(EXERCISE DESCRIPTION)
Can you reproduce, word for word, the lines from the one containing "g (basal area)" through the one containing "What is the smallest value displayed?", both ends included?

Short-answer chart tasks

##########

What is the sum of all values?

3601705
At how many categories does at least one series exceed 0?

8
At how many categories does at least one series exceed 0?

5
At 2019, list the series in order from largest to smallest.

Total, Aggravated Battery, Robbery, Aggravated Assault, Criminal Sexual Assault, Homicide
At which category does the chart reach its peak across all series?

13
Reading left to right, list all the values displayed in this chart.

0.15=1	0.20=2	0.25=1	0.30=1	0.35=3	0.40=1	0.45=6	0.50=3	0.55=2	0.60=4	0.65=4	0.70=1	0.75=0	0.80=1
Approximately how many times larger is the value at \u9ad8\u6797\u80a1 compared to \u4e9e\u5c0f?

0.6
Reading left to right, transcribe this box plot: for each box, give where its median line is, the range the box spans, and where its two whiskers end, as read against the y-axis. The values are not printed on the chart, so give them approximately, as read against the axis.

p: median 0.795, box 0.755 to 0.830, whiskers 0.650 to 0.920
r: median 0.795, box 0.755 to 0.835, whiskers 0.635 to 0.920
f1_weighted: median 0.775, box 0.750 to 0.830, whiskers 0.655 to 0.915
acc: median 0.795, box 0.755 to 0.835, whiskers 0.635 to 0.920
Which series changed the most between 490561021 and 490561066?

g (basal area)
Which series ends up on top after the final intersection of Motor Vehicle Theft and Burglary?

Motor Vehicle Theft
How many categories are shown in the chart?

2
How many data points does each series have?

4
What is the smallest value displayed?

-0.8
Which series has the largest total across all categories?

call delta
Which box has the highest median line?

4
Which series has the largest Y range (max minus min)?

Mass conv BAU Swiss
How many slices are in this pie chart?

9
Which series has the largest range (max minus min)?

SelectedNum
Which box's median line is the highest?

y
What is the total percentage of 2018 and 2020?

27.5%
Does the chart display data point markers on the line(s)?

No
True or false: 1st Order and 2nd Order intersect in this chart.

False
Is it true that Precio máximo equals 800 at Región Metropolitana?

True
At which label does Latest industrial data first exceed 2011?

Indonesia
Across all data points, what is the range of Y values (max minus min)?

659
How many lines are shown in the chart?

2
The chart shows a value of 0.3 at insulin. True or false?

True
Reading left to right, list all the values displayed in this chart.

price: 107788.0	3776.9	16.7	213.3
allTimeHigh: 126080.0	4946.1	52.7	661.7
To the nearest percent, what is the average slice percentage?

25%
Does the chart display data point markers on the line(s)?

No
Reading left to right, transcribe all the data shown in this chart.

##########

(WRITTEN ANSWER)
g (basal area)
Which series ends up on top after the final intersection of Motor Vehicle Theft and Burglary?

Motor Vehicle Theft
How many categories are shown in the chart?

2
How many data points does each series have?

4
What is the smallest value displayed?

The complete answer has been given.